[Records from a data source]
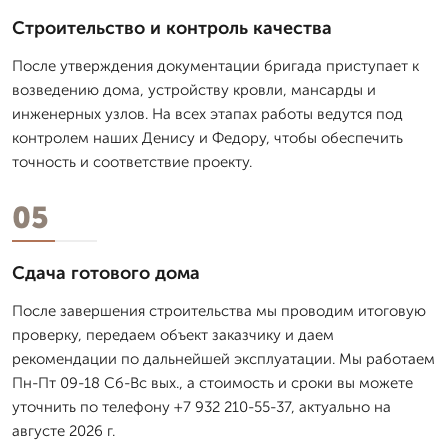
Строительство и контроль качества
После утверждения документации бригада приступает к
возведению дома, устройству кровли, мансарды и
инженерных узлов. На всех этапах работы ведутся под
контролем наших Денису и Федору, чтобы обеспечить
точность и соответствие проекту.
05
Сдача готового дома
После завершения строительства мы проводим итоговую
проверку, передаем объект заказчику и даем
рекомендации по дальнейшей эксплуатации. Мы работаем
Пн-Пт 09-18 Сб-Вс вых., а стоимость и сроки вы можете
уточнить по телефону +7 932 210-55-37, актуально на
августе 2026 г.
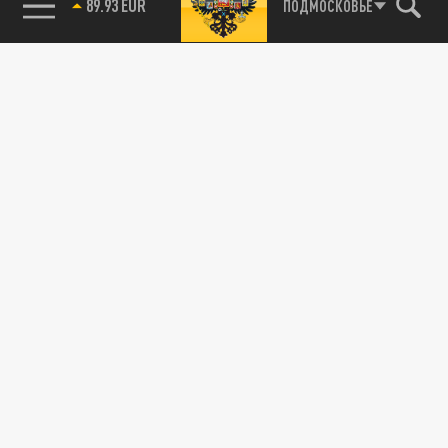
89.93 EUR
ПОДМОСКОВЬЕ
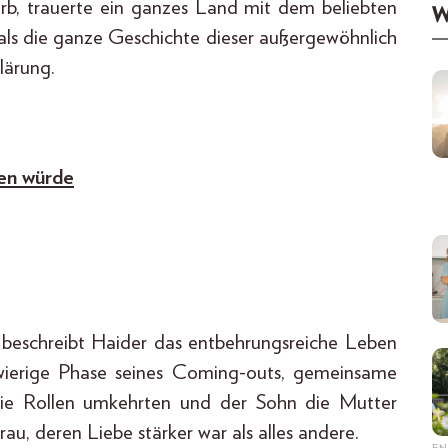
rb, trauerte ein ganzes Land mit dem beliebten
W
als die ganze Geschichte dieser außergewöhnlich
lärung.
ten würde
beschreibt Haider das entbehrungsreiche Leben
chwierige Phase seines Coming-outs, gemeinsame
 die Rollen umkehrten und der Sohn die Mutter
rau, deren Liebe stärker war als alles andere.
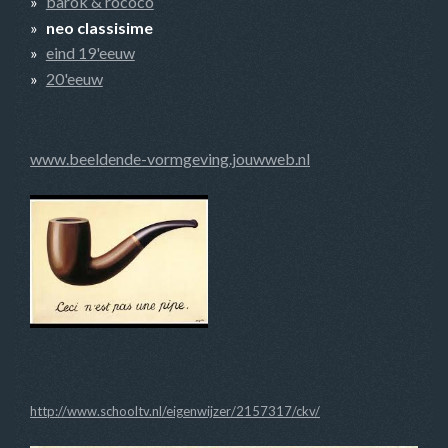
barok & rococo
neo classisime
eind 19'eeuw
20'eeuw
www.beeldende-vormgeving.jouwweb.nl
http://www.schooltv.nl/eigenwijzer/2157317/ckv/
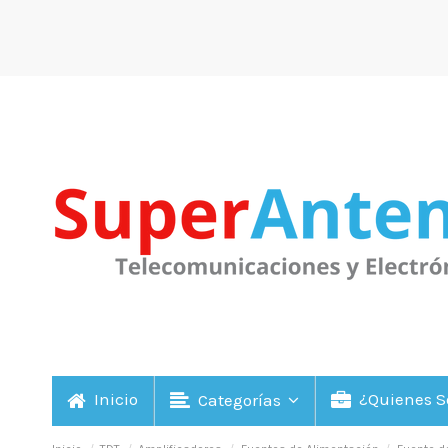
Inicio
¿Quienes 
Categorías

# WHAT NEEDS TO BE DONE
In the entries above, find every line holding the word "дома" and copy it out.

# RESPONSE AREA
возведению дома, устройству кровли, мансарды и
Сдача готового дома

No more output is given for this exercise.